> TEXT BLOCK
---*---
The Divorce Process
By: Maury D.
Beaulier
The actual divorce process is controlled
by the participants. Many people do not
realize that not all divorces must end in
contested courtroom proceeding.
Generally, once you have embarked on a
contested divorce process, the types of
proceedings from State to State are similar,
but not identical. You should consult with a
lawyer in your State about the specific
process.
The length of your case may depend on the
state and county that your case is filed in.
It often depends on how crowded the court
docket may be and often may take a year or
more. If contested to trial.
JURISDICTION
Before a divorce is filed, you must
determine where the matter will be heard.
Different states have different rules for
bestowing jurisdiction. In many states, a
party must have lived in that state for 180
days prior to filing. If there are two
possible jurisdictions, it may benefit the
party filing to serve the Divorce documents
first to choose jurisdiction in their state.
That is the primary benefit of serving and
filing first.. There is little benefit to
serving and filing first other than to
prepare in advance and to choose the
jurisdiction.
SUMMONS & PETITION
A divorce case is usually commenced by
serving on the other party a Summons and
Petition for Divorce or Legal Separation. In
some states, a divorce is also called a
Dissolution of Marriage. The only
significant difference between a divorce and
a legal separation is that in a legal
separation, the marriage is not dissolve.
All other issues related to custody,
parenting time, child support and property
may be resolved just like a divorce.
Service in most states must be complete by
actually personally serving the other party
or a person who resides in their home who is
considered to be of suitable age and
maturity,. In most states, a party may not
serve their own divorce papers.
The Summons is a generally document
announcing that a divorce or legal
separation action is being commenced. In
some states, that document also indicates
that from that point forward neither party
may dispose of marital assets, change
insurance coverage or modify any other
significant holdings except for the
necessities of life.
---*---
Source data:
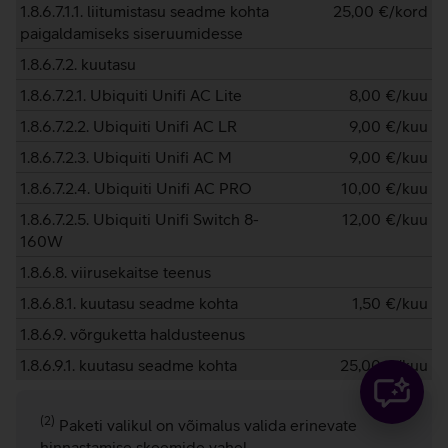
1.8.6.7.1.1. liitumistasu seadme kohta
25,00
€/kord
paigaldamiseks siseruumidesse
1.8.6.7.2. kuutasu
1.8.6.7.2.1. Ubiquiti Unifi AC Lite
8,00
€/kuu
1.8.6.7.2.2. Ubiquiti Unifi AC LR
9,00
€/kuu
1.8.6.7.2.3. Ubiquiti Unifi AC M
9,00
€/kuu
1.8.6.7.2.4. Ubiquiti Unifi AC PRO
10,00
€/kuu
1.8.6.7.2.5. Ubiquiti Unifi Switch 8-
12,00
€/kuu
160W
1.8.6.8. viirusekaitse teenus
1.8.6.8.1. kuutasu seadme kohta
1,50
€/kuu
1.8.6.9. võrguketta haldusteenus
1.8.6.9.1. kuutasu seadme kohta
25,00
€/kuu
(2)
Paketi valikul on võimalus valida erinevate
hinnastamise skeemide vahel.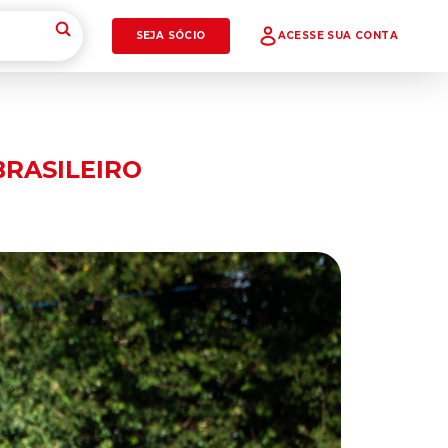
SEJA SÓCIO
ACESSE SUA CONTA
RASILEIRO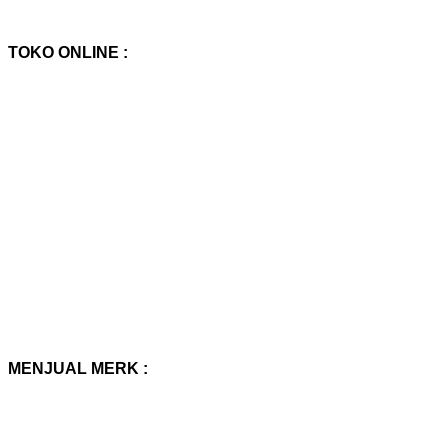
TOKO ONLINE :
MENJUAL MERK :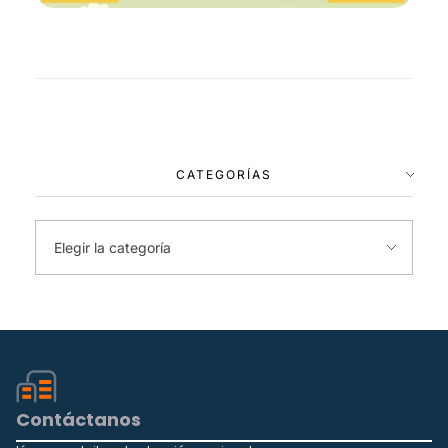
CATEGORÍAS
Contáctanos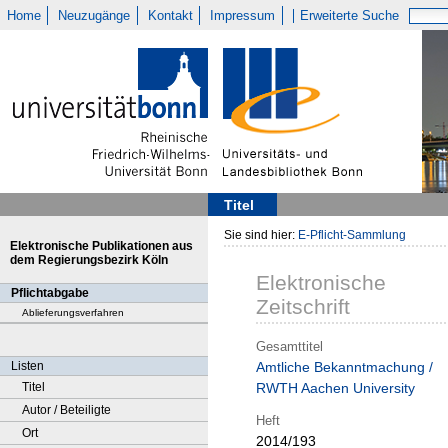
Home
Neuzugänge
Kontakt
Impressum
Erweiterte Suche
Titel
Sie sind hier:
E-Pflicht-Sammlung
Elektronische Publikationen aus
dem Regierungsbezirk Köln
Elektronische
Pflichtabgabe
Zeitschrift
Ablieferungsverfahren
Gesamttitel
Listen
Amtliche Bekanntmachung /
Titel
RWTH Aachen University
Autor / Beteiligte
Heft
Ort
2014/193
---*---
> INSTRUCTION A
Can you return everything from "SUMMONS & PETITION" down to "is not dissolve." in the divorce process article, word for word?
> INSTRUCTION B
How would you sum up the divorce process article in two sentences?

> ANSWER A
SUMMONS & PETITION
A divorce case is usually commenced by
serving on the other party a Summons and
Petition for Divorce or Legal Separation. In
some states, a divorce is also called a
Dissolution of Marriage. The only
significant difference between a divorce and
a legal separation is that in a legal
separation, the marriage is not dissolve.

> ANSWER B
The divorce process is controlled by its participants, and although contested proceedings are similar but not identical from state to state, the parties must determine jurisdiction before filing, with many states requiring 180 days of residence. A case usually begins when the other party is served a Summons and Petition for Divorce or Legal Separation, and the Summons announces that the action is being commenced.